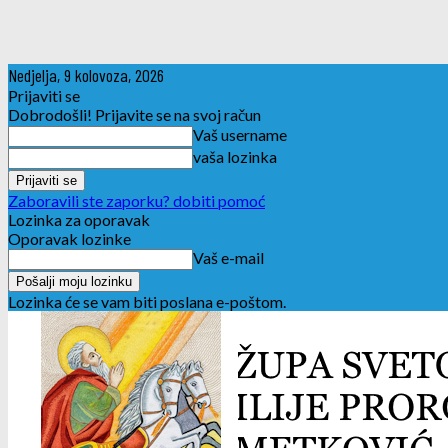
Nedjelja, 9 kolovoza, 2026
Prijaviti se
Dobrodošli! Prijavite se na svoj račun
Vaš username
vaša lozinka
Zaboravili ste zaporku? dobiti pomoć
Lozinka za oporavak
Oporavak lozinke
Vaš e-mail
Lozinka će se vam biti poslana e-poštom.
-------
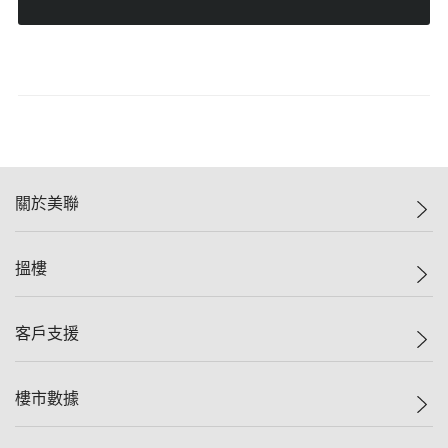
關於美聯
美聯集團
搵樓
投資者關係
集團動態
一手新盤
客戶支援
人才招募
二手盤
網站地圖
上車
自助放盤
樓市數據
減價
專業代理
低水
-------
Whatever else the listing above holds, retype exactly only the lines from the one containing "Nedjelja, 9 kolovoza, 2026" to the one containing "Lozinka će se vam biti poslana e-poštom.", both ends kept.

__SOLUTION TO THIS EXERCISE__.
Nedjelja, 9 kolovoza, 2026
Prijaviti se
Dobrodošli! Prijavite se na svoj račun
Vaš username
vaša lozinka
Zaboravili ste zaporku? dobiti pomoć
Lozinka za oporavak
Oporavak lozinke
Vaš e-mail
Lozinka će se vam biti poslana e-poštom.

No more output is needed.